Problem to solve »
Where an image appears, leave it out; otherwise repeat the data exactly.

Record excerpts »
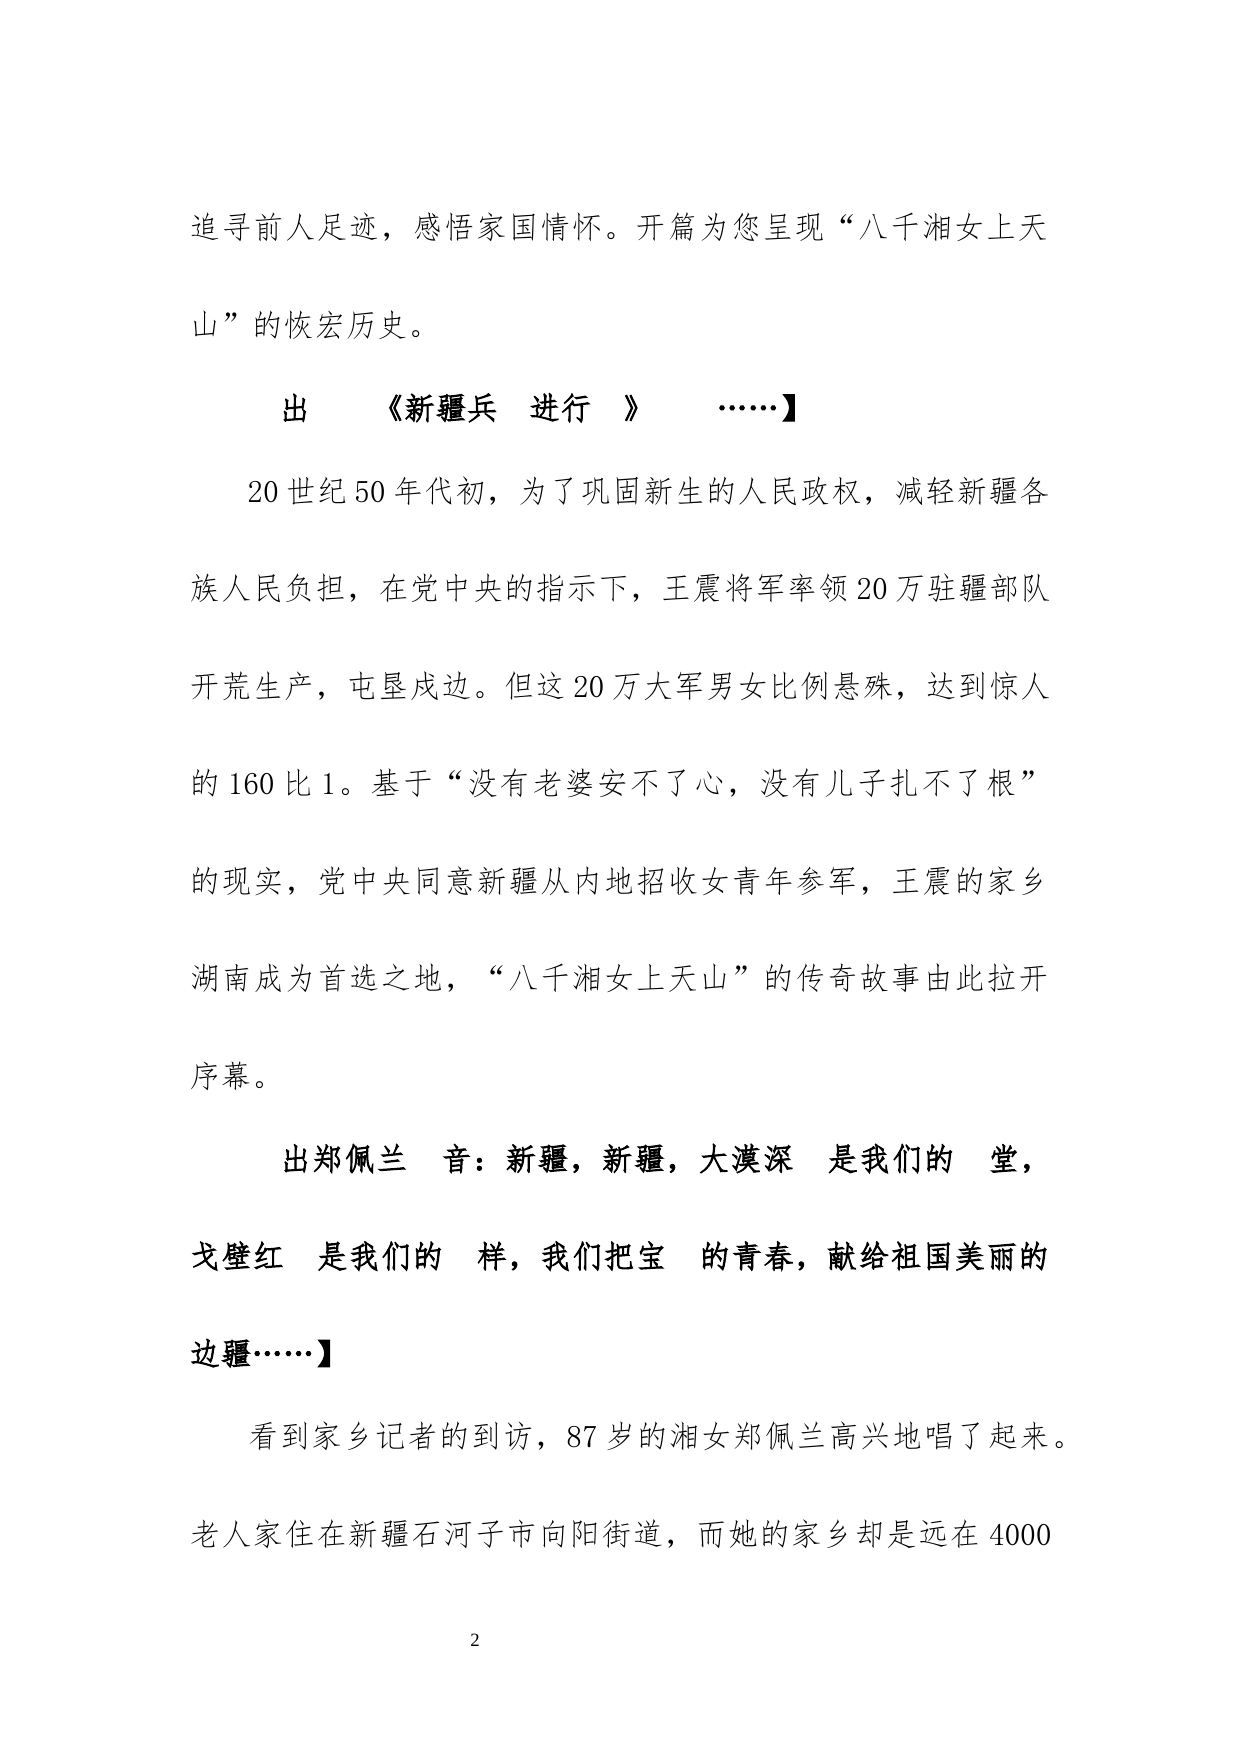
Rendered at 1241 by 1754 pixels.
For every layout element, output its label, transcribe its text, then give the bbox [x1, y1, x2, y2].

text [189, 1402, 1051, 1564]
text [189, 193, 1051, 355]
text 【出郑佩兰录音：新疆，新疆，大漠深处是我们的课堂，戈壁红柳是我们的榜样，我们把宝贵的青春，献给祖国美丽的边疆……】 [189, 1124, 1051, 1384]
text 【出歌曲《新疆兵团进行曲》混响……】 [189, 373, 1051, 438]
text 20世纪50年代初，为了巩固新生的人民政权，减轻新疆各族人民负担，在党中央的指示下，王震将军率领20万驻疆部队开荒生产，屯垦戍边。但这20万大军男女比例悬殊，达到惊人的160比1。基于“没有老婆安不了心，没有儿子扎不了根”的现实，党中央同意新疆从内地招收女青年参军，王震的家乡湖南成为首选之地，“八千湘女上天山”的传奇故事由此拉开序幕。 [189, 456, 1051, 1106]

Result of this task »
Rendered at 1241 by 1754 pixels.
For every layout element, output its label, transcribe its text, then give the bbox [x1, y1, x2, y2].

text [189, 1402, 1051, 1564]
text [189, 193, 1051, 355]
text 【出郑佩兰录音：新疆，新疆，大漠深处是我们的课堂，戈壁红柳是我们的榜样，我们把宝贵的青春，献给祖国美丽的边疆……】 [189, 1124, 1051, 1384]
text 【出歌曲《新疆兵团进行曲》混响……】 [189, 373, 1051, 438]
text 20世纪50年代初，为了巩固新生的人民政权，减轻新疆各族人民负担，在党中央的指示下，王震将军率领20万驻疆部队开荒生产，屯垦戍边。但这20万大军男女比例悬殊，达到惊人的160比1。基于“没有老婆安不了心，没有儿子扎不了根”的现实，党中央同意新疆从内地招收女青年参军，王震的家乡湖南成为首选之地，“八千湘女上天山”的传奇故事由此拉开序幕。 [189, 456, 1051, 1106]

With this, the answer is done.